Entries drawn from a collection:
■ ■ ■
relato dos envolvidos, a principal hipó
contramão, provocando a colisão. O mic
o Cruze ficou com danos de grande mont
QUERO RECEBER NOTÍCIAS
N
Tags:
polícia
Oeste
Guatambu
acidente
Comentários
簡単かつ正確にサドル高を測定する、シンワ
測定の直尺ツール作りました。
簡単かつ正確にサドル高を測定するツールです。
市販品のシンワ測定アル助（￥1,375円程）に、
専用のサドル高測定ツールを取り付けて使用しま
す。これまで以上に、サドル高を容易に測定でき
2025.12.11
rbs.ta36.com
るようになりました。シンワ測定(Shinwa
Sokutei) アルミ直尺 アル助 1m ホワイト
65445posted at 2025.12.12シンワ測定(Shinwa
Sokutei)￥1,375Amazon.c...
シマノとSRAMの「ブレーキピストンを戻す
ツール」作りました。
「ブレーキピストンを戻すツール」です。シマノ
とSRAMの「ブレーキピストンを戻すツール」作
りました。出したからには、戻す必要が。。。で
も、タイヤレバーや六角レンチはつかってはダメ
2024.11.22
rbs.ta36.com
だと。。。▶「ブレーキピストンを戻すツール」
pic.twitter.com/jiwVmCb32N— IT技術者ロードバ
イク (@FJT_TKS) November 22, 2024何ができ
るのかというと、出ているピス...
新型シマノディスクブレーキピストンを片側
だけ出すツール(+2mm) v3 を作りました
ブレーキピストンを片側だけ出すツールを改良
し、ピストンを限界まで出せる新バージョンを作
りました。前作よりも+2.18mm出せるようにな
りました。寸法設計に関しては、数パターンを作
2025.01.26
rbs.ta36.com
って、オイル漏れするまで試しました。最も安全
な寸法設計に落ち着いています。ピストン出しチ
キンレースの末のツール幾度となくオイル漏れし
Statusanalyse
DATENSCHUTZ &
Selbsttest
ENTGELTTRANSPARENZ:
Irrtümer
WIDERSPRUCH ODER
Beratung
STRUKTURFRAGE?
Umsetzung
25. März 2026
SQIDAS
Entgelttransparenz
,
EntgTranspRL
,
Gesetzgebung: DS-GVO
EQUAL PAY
■ ■ ■
Exercise requirements: Retype the lines of the rows above, starting at the first line and ending at the line that contains "シマノとSRAMの「ブレーキピストンを戻す", including both of those lines.

Solution for this exercise:
relato dos envolvidos, a principal hipó
contramão, provocando a colisão. O mic
o Cruze ficou com danos de grande mont
QUERO RECEBER NOTÍCIAS
N
Tags:
polícia
Oeste
Guatambu
acidente
Comentários
簡単かつ正確にサドル高を測定する、シンワ
測定の直尺ツール作りました。
簡単かつ正確にサドル高を測定するツールです。
市販品のシンワ測定アル助（￥1,375円程）に、
専用のサドル高測定ツールを取り付けて使用しま
す。これまで以上に、サドル高を容易に測定でき
2025.12.11
rbs.ta36.com
るようになりました。シンワ測定(Shinwa
Sokutei) アルミ直尺 アル助 1m ホワイト
65445posted at 2025.12.12シンワ測定(Shinwa
Sokutei)￥1,375Amazon.c...
シマノとSRAMの「ブレーキピストンを戻す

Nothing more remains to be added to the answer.